#### [What you have to do]
Copy the lines word for word, from the first one through the line containing "برنامج لقاء الايمان", including that line. Leave the pictures out of your answer.

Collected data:
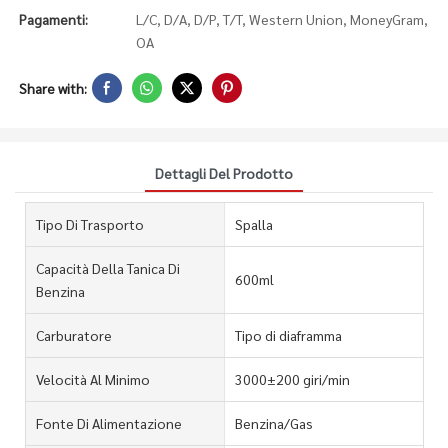
Pagamenti:
L/C, D/A, D/P, T/T, Western Union, MoneyGram,
OA
Share with:
Dettagli Del Prodotto
Tipo Di Trasporto
Spalla
Capacità Della Tanica Di
600ml
Benzina
Carburatore
Tipo di diaframma
Velocità Al Minimo
3000±200 giri/min
Fonte Di Alimentazione
Benzina/Gas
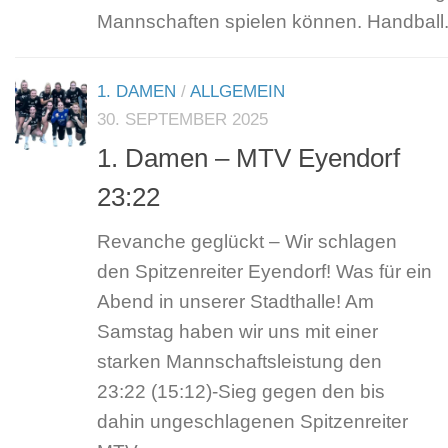
Mannschaften spielen können. Handball.
1. DAMEN
/
ALLGEMEIN
30. SEPTEMBER 2025
1. Damen – MTV Eyendorf
23:22
Revanche geglückt – Wir schlagen
den Spitzenreiter Eyendorf! Was für ein
Abend in unserer Stadthalle! Am
Samstag haben wir uns mit einer
starken Mannschaftsleistung den
23:22 (15:12)-Sieg gegen den bis
dahin ungeschlagenen Spitzenreiter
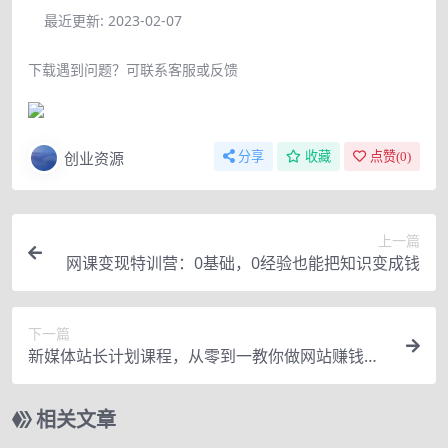
最近更新:
2023-02-07
下载遇到问题？可联系客服或反馈
创业资源
分享
收藏
点赞(
0
)
上一篇
网课变现特训营：0基础，0经验也能把知识变成钱
下一篇
新媒体站长计划课程，从零到一教你做网站赚钱，
不容错过
相关文章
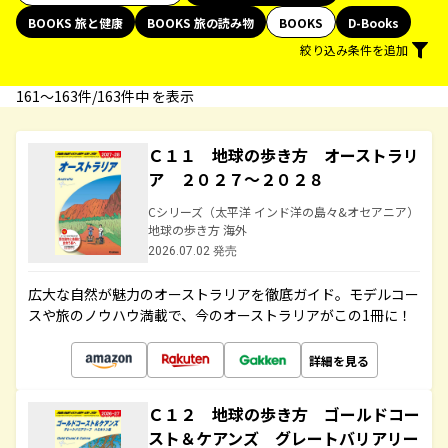
BOOKS 旅と健康
BOOKS 旅の読み物
BOOKS
D-Books
絞り込み条件を追加
161〜163件/163件中 を表示
Ｃ１１ 地球の歩き方 オーストラリ
ア ２０２７～２０２８
Cシリーズ（太平洋 インド洋の島々&オセアニア）
地球の歩き方 海外
2026.07.02 発売
広大な自然が魅力のオーストラリアを徹底ガイド。モデルコー
スや旅のノウハウ満載で、今のオーストラリアがこの1冊に！
詳細を見る
Ｃ１２ 地球の歩き方 ゴールドコー
スト＆ケアンズ グレートバリアリー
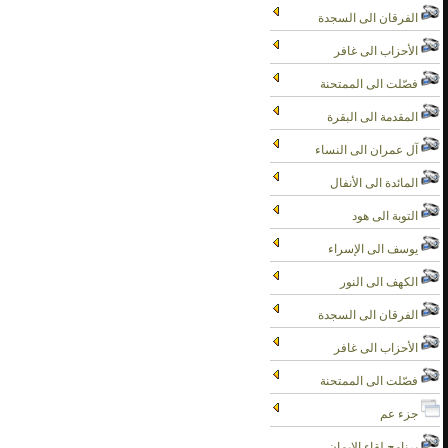
الفرقان الى السجدة
الأحزاب الى غافر
فصّلت الى الممتحنة
المقدمة الى البقرة
آل عمران الى النساء
المائدة الى الأنفال
التوبة الى هود
يوسف الى الإسراء
الكهف الى النور
الفرقان الى السجدة
الأحزاب الى غافر
فصّلت الى الممتحنة
جزء عم
برنامج لقاء الايمان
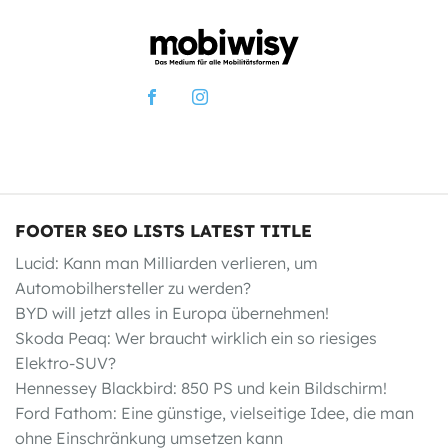
FOOTER SEO LISTS LATEST TITLE
Lucid: Kann man Milliarden verlieren, um
Automobilhersteller zu werden?
BYD will jetzt alles in Europa übernehmen!
Skoda Peaq: Wer braucht wirklich ein so riesiges
Elektro-SUV?
Hennessey Blackbird: 850 PS und kein Bildschirm!
Ford Fathom: Eine günstige, vielseitige Idee, die man
ohne Einschränkung umsetzen kann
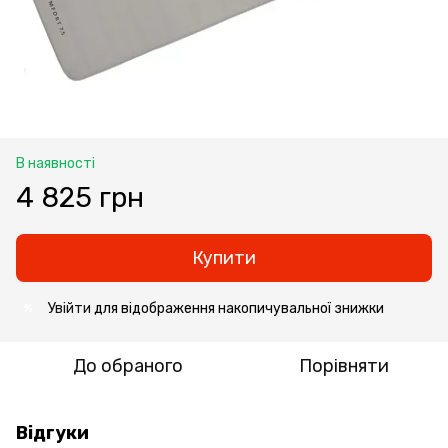
В наявності
4 825 грн
Купити
Увійти
для відображення накопичувальної знижки
%
До обраного
Порівняти
Відгуки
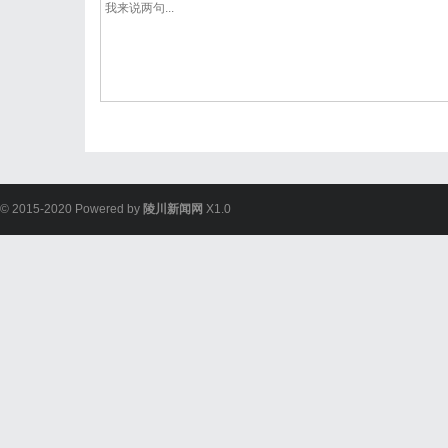
© 2015-2020 Powered by
陵川新闻网
X1.0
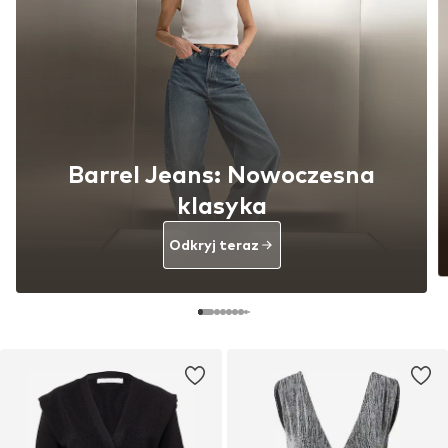
Barrel Jeans: Nowoczesna
klasyka
Odkryj teraz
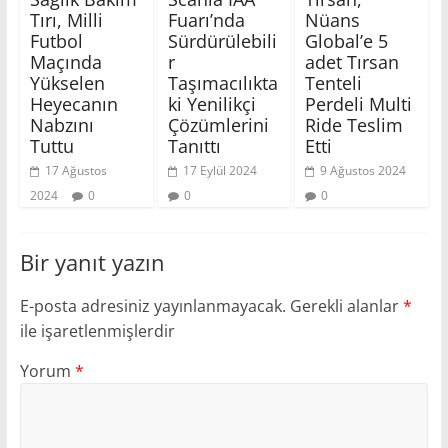
Tırı, Milli
Fuarı’nda
Nüans
Futbol
Sürdürülebili
Global’e 5
Maçında
r
adet Tırsan
Yükselen
Taşımacılıkta
Tenteli
Heyecanın
ki Yenilikçi
Perdeli Multi
Nabzını
Çözümlerini
Ride Teslim
Tuttu
Tanıttı
Etti
17 Ağustos
17 Eylül 2024
9 Ağustos 2024
2024
0
0
0
Bir yanıt yazın
E-posta adresiniz yayınlanmayacak.
Gerekli alanlar
*
ile işaretlenmişlerdir
Yorum
*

#### [Exercise response]
Pagamenti:
L/C, D/A, D/P, T/T, Western Union, MoneyGram,
OA
Share with:
Dettagli Del Prodotto
Tipo Di Trasporto
Spalla
Capacità Della Tanica Di
600ml
Benzina
Carburatore
Tipo di diaframma
Velocità Al Minimo
3000±200 giri/min
Fonte Di Alimentazione
Benzina/Gas
Mannschaften spielen können. Handball.
1. DAMEN
/
ALLGEMEIN
30. SEPTEMBER 2025
1. Damen – MTV Eyendorf
23:22
Revanche geglückt – Wir schlagen
den Spitzenreiter Eyendorf! Was für ein
Abend in unserer Stadthalle! Am
Samstag haben wir uns mit einer
starken Mannschaftsleistung den
23:22 (15:12)-Sieg gegen den bis
dahin ungeschlagenen Spitzenreiter
最近更新:
2023-02-07
下载遇到问题？可联系客服或反馈
创业资源
分享
收藏
点赞(
0
)
上一篇
网课变现特训营：0基础，0经验也能把知识变成钱
下一篇
新媒体站长计划课程，从零到一教你做网站赚钱，
不容错过
相关文章
BOOKS 旅と健康
BOOKS 旅の読み物
BOOKS
D-Books
絞り込み条件を追加
161〜163件/163件中 を表示
Ｃ１１ 地球の歩き方 オーストラリ
ア ２０２７～２０２８
Cシリーズ（太平洋 インド洋の島々&オセアニア）
地球の歩き方 海外
2026.07.02 発売
広大な自然が魅力のオーストラリアを徹底ガイド。モデルコー
スや旅のノウハウ満載で、今のオーストラリアがこの1冊に！
詳細を見る
Ｃ１２ 地球の歩き方 ゴールドコー
スト＆ケアンズ グレートバリアリー
الفرقان الى السجدة
الأحزاب الى غافر
فصّلت الى الممتحنة
المقدمة الى البقرة
آل عمران الى النساء
المائدة الى الأنفال
التوبة الى هود
يوسف الى الإسراء
الكهف الى النور
الفرقان الى السجدة
الأحزاب الى غافر
فصّلت الى الممتحنة
جزء عم
برنامج لقاء الايمان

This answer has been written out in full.